For larger organisations, technology plays a critical role in integrating data across systems, cleansing it, and reducing reliance on manual processes.

Dashboards and visual analytics can also be powerful. By presenting data in a clear, consistent way across jurisdictions, organisations can identify anomalies, understand their effective tax positions and pinpoint areas of risk or opportunity.

In one case, Kit recalls, Deloitte created a dashboard for a company’s global corporation tax compliance, giving the client oversight on its effective tax rate per country for the first time.

“It gave them the whole picture and brought to light some issues – we were able to work with them to bring down their effective tax rate to a more manageable percentage,” he says.

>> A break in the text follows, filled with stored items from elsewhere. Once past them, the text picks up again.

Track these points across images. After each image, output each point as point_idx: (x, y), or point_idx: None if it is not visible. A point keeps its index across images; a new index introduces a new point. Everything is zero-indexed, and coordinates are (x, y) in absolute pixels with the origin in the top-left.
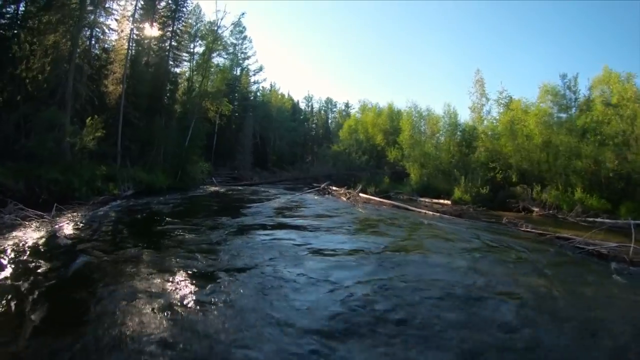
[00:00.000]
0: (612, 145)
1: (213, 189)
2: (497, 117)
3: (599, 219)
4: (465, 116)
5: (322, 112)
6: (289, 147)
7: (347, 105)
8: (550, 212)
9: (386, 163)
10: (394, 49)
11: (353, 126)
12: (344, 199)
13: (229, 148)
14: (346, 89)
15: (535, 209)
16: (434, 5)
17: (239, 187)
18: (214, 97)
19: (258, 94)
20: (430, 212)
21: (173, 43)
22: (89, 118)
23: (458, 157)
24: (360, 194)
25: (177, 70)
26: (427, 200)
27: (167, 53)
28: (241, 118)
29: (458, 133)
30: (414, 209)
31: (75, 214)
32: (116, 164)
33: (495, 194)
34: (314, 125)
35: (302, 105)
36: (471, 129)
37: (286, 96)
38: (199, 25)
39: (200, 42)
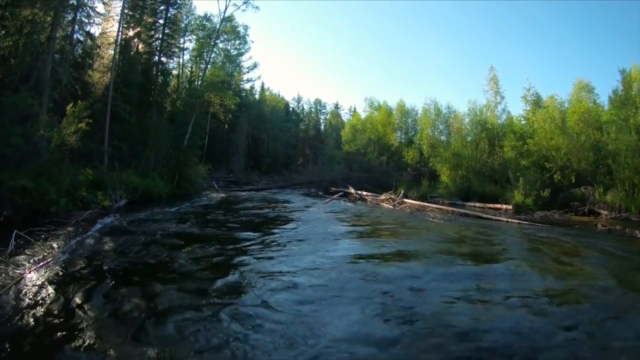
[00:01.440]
0: None
1: (218, 195)
2: (524, 115)
3: None
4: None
5: (313, 113)
6: (283, 148)
7: (336, 106)
8: (622, 214)
9: (407, 164)
10: (383, 48)
11: (359, 126)
12: (388, 205)
13: (222, 149)
14: (334, 90)
15: (604, 212)
16: (423, 5)
17: (243, 193)
18: (217, 88)
19: (257, 89)
20: (515, 220)
21: (166, 31)
22: (70, 105)
23: (487, 157)
24: (405, 200)
25: (170, 62)
26: (477, 204)
27: (159, 42)
28: (234, 117)
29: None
30: (488, 216)
31: (46, 246)
32: (103, 165)
33: (553, 196)
34: (303, 127)
35: (292, 106)
36: (498, 128)
37: (278, 96)
38: (189, 18)
39: (191, 36)
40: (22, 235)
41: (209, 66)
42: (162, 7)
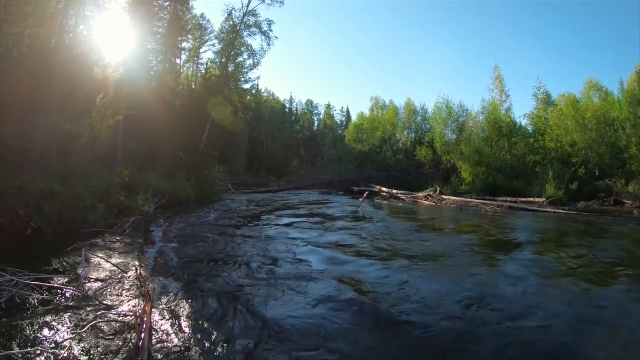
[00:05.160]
0: None
1: (240, 198)
2: (535, 112)
3: None
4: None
5: (307, 114)
6: (283, 150)
7: (329, 107)
8: None
9: (422, 163)
10: (374, 49)
11: (366, 125)
12: (429, 202)
13: (222, 151)
14: (323, 91)
15: (628, 202)
16: (420, 4)
17: (265, 195)
18: (235, 84)
19: (253, 92)
20: (561, 211)
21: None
22: (101, 96)
23: (507, 154)
24: (443, 197)
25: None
26: (508, 199)
27: (165, 38)
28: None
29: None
30: (535, 208)
31: (126, 266)
32: (117, 168)
33: (579, 189)
34: (299, 127)
35: (287, 107)
36: (510, 125)
37: (273, 97)
38: (187, 17)
39: (187, 36)
40: (90, 254)
41: (227, 60)
42: (167, 3)
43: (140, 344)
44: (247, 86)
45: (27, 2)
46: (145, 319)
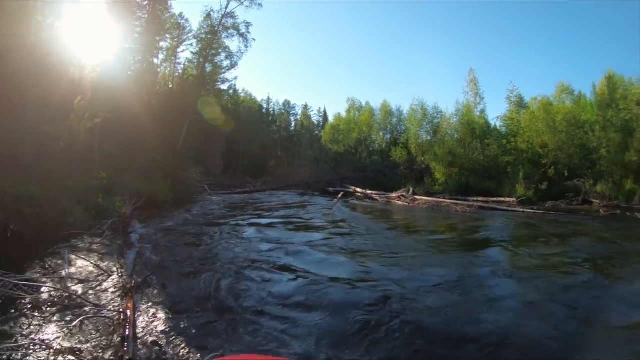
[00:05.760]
0: None
1: (216, 199)
2: (508, 114)
3: None
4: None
5: (284, 114)
6: (260, 150)
7: (306, 107)
8: (612, 202)
9: (397, 163)
10: (352, 49)
11: (342, 126)
12: (402, 202)
13: (198, 152)
14: (300, 91)
15: (596, 201)
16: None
17: (240, 196)
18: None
19: (230, 92)
20: (530, 210)
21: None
22: (78, 99)
23: (479, 155)
24: (415, 197)
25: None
26: (480, 199)
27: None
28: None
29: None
30: (504, 208)
31: (109, 269)
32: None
33: (548, 189)
34: (275, 128)
35: (264, 108)
36: (484, 127)
37: (251, 98)
38: (165, 17)
39: (167, 36)
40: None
41: (205, 61)
42: (146, 2)
43: (126, 336)
44: (224, 86)
45: (5, 2)
46: (129, 314)
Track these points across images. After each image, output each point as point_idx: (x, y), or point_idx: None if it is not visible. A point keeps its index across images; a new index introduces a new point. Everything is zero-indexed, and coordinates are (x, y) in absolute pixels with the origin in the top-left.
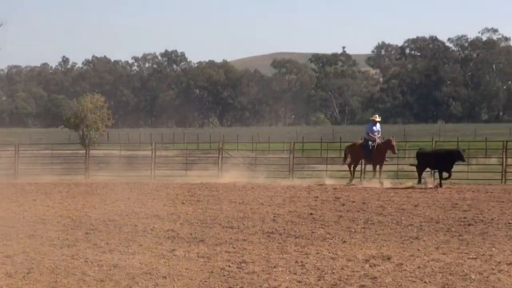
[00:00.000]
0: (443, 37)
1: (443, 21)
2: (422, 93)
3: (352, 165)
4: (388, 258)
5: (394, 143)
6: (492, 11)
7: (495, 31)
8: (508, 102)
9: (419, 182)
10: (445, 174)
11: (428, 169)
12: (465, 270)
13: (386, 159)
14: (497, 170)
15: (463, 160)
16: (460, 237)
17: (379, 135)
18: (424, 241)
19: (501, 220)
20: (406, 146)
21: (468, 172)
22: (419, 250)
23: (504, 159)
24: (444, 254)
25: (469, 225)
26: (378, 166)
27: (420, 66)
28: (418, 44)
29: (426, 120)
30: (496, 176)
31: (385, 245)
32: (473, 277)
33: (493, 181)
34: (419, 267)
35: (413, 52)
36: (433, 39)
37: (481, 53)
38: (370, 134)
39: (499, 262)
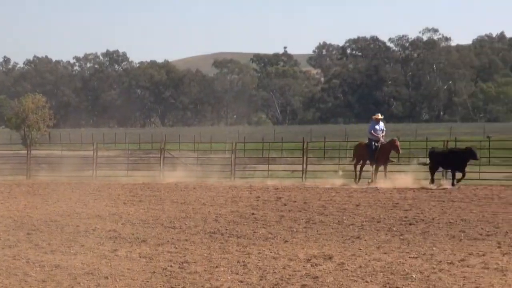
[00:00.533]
0: (384, 37)
1: (384, 21)
2: (363, 93)
3: (358, 166)
4: (330, 258)
5: (398, 143)
6: (432, 11)
7: (435, 31)
8: (449, 102)
9: (432, 182)
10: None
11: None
12: (406, 269)
13: (391, 160)
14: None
15: (477, 158)
16: (401, 237)
17: (383, 134)
18: (365, 240)
19: (442, 220)
20: (348, 146)
21: (409, 171)
22: (360, 249)
23: None
24: (385, 253)
25: (410, 224)
26: (382, 167)
27: (361, 66)
28: (359, 44)
29: (367, 120)
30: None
31: (327, 245)
32: (414, 276)
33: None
34: (360, 267)
35: (354, 52)
36: (374, 39)
37: (422, 53)
38: (372, 132)
39: (440, 261)
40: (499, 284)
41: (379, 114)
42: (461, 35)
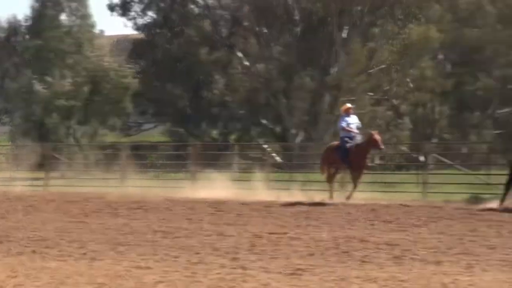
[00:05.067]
0: None
1: None
2: None
3: (328, 176)
4: None
5: (377, 136)
6: None
7: None
8: None
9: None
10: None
11: None
12: None
13: (368, 164)
14: None
15: None
16: None
17: (358, 129)
18: None
19: None
20: None
21: None
22: None
23: None
24: None
25: None
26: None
27: None
28: None
29: None
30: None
31: None
32: None
33: None
34: None
35: None
36: None
37: None
38: (345, 127)
39: None
40: None
41: (349, 104)
42: None
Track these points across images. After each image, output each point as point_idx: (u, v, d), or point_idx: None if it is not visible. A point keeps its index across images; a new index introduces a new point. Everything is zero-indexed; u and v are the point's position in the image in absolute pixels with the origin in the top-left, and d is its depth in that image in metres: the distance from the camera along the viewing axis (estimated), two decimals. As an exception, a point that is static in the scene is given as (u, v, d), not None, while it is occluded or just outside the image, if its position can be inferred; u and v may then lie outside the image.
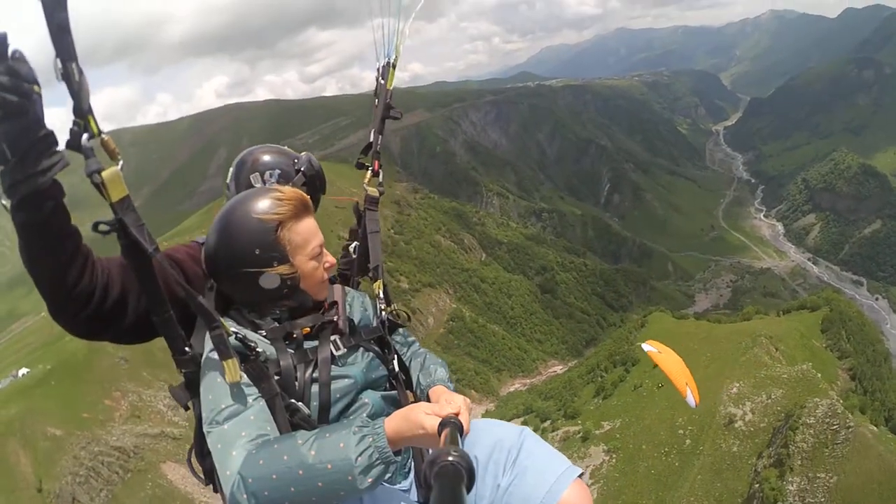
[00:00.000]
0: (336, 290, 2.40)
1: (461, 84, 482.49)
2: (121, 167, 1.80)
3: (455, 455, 1.39)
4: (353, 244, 3.03)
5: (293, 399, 2.04)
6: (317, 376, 2.10)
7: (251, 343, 1.99)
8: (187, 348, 2.07)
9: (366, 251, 2.89)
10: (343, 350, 2.21)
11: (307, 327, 2.19)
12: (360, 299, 2.54)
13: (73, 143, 1.72)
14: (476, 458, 2.08)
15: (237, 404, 1.89)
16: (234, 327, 2.03)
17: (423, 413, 1.78)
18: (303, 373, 2.08)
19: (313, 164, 2.84)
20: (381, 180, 3.00)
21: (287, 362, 2.07)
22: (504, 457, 2.12)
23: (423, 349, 2.69)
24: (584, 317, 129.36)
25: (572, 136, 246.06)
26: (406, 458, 2.29)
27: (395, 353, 2.48)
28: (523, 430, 2.23)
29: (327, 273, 2.28)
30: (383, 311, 2.56)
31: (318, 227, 2.26)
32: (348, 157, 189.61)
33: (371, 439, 1.72)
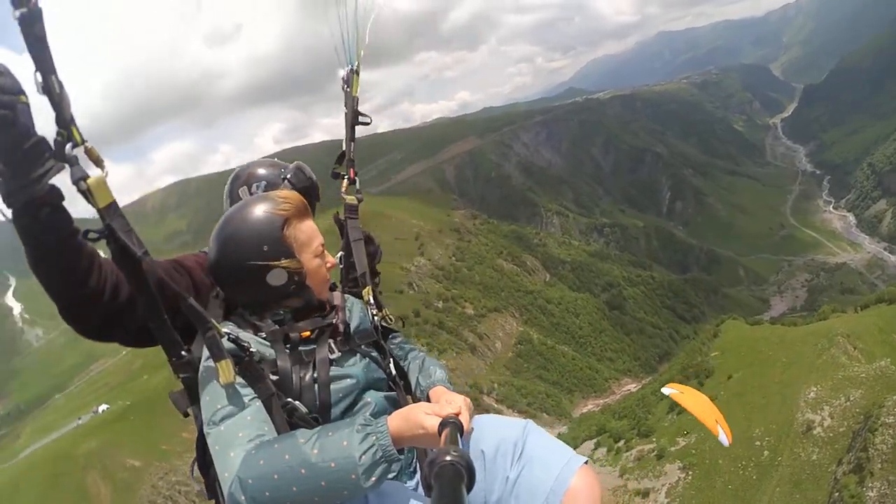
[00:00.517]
0: (336, 296, 2.44)
1: (509, 107, 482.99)
2: (106, 174, 1.82)
3: (455, 455, 1.39)
4: (339, 254, 3.01)
5: (290, 399, 2.04)
6: (317, 377, 2.11)
7: (244, 344, 1.99)
8: (183, 353, 2.09)
9: (351, 260, 2.92)
10: (338, 353, 2.23)
11: (307, 331, 2.20)
12: (359, 305, 2.58)
13: (58, 153, 1.74)
14: (483, 453, 2.13)
15: (233, 405, 1.89)
16: (229, 329, 2.04)
17: (423, 413, 1.78)
18: (300, 374, 2.09)
19: (305, 172, 2.91)
20: (358, 188, 3.03)
21: (284, 363, 2.08)
22: (510, 450, 2.13)
23: (421, 353, 2.72)
24: (655, 331, 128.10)
25: (626, 146, 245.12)
26: (411, 458, 2.30)
27: (392, 358, 2.54)
28: (527, 423, 2.25)
29: (328, 273, 2.33)
30: (375, 317, 2.63)
31: (317, 229, 2.31)
32: (405, 191, 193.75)
33: (375, 437, 1.71)
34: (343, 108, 3.09)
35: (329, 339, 2.22)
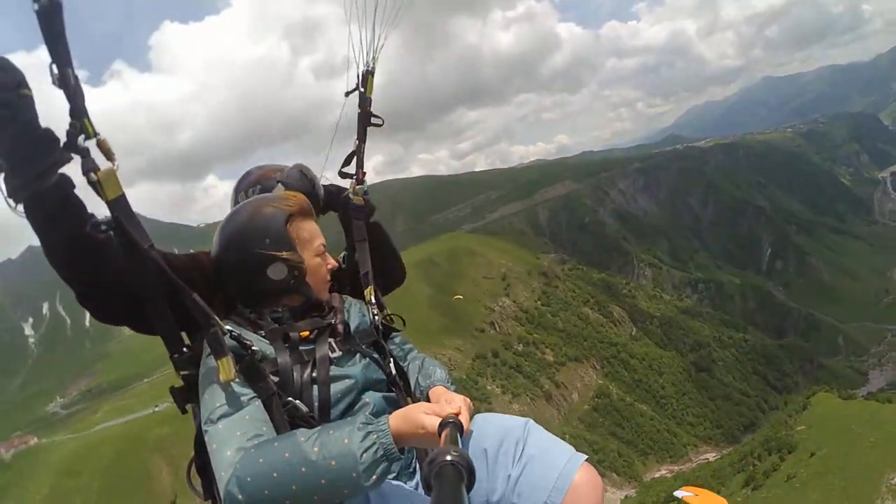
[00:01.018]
0: (334, 297, 2.46)
1: (607, 152, 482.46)
2: (116, 167, 1.84)
3: (455, 455, 1.38)
4: (342, 254, 3.05)
5: (291, 398, 2.02)
6: (316, 376, 2.10)
7: (246, 342, 1.98)
8: (185, 349, 2.11)
9: (355, 260, 2.92)
10: (339, 353, 2.23)
11: (306, 331, 2.20)
12: (358, 306, 2.57)
13: (70, 144, 1.76)
14: (486, 452, 2.10)
15: (232, 403, 1.87)
16: (230, 326, 2.02)
17: (423, 413, 1.76)
18: (300, 372, 2.08)
19: (305, 173, 2.79)
20: (365, 188, 3.01)
21: (285, 361, 2.07)
22: (512, 448, 2.09)
23: (421, 353, 2.72)
24: (742, 398, 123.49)
25: (727, 198, 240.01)
26: (411, 458, 2.27)
27: (392, 358, 2.51)
28: (528, 422, 2.21)
29: (329, 274, 2.35)
30: (376, 317, 2.60)
31: (320, 231, 2.35)
32: (497, 230, 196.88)
33: (376, 436, 1.70)
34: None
35: (329, 339, 2.24)
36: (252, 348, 1.99)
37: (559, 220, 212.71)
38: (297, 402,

“Technology doesn't necessarily mean a huge £3 million project. Actually, it can be a £20,000 investment in ensuring your Excel is working properly.”
Freddie Wildblood, Associate Director, Tax & Legal, Deloitte UK
How to prepare for the future

Companies need to adopt efficient and robust ways to analyse data at speed, or risk being caught out just as fast, Kit advises. “It’s inevitable everything is going to be digitised and there will be increased scrutiny, so clients are going to have to be able to share their information in real time.

“Authorities worldwide will begin using AI to analyse data in audits and compliance checks, so if it’s not clean and ready to go, it’s going to get called out fairly easily and fairly quickly.”

The direction of travel is clear. Tax compliance is becoming more digital, more transparent and more interconnected across borders.

Soon, tax authorities around the world will be able to look into your global data, Freddie believes. And this has implications not just for systems, but for skills and organisational models.

“We talk about the idea of a hybrid tax professional,” continues Kit. “Someone who understands tax, but also data, technology and how systems interact. You can’t operate in silos anymore and organisations need to look at upskilling their teams.”

For businesses, the starting point is often gaining a thorough understanding of their current landscape –what data they have, where it sits, who owns it and how it flows through their compliance processes. From there, developing a coherent data and technology strategy will allow them to move away from piecemeal fixes towards a more sustainable model.

Deloitte’s approach focuses on looking holistically at data, processes, people, technology and governance. By drawing on global experience across jurisdictions and tax types, teams can help clients identify where improvements will have the greatest impact.

The goal is to give clients confidence that their data is accurate, their compliance is under control, and they have the insight they need to make informed decisions for an increasingly digitised future.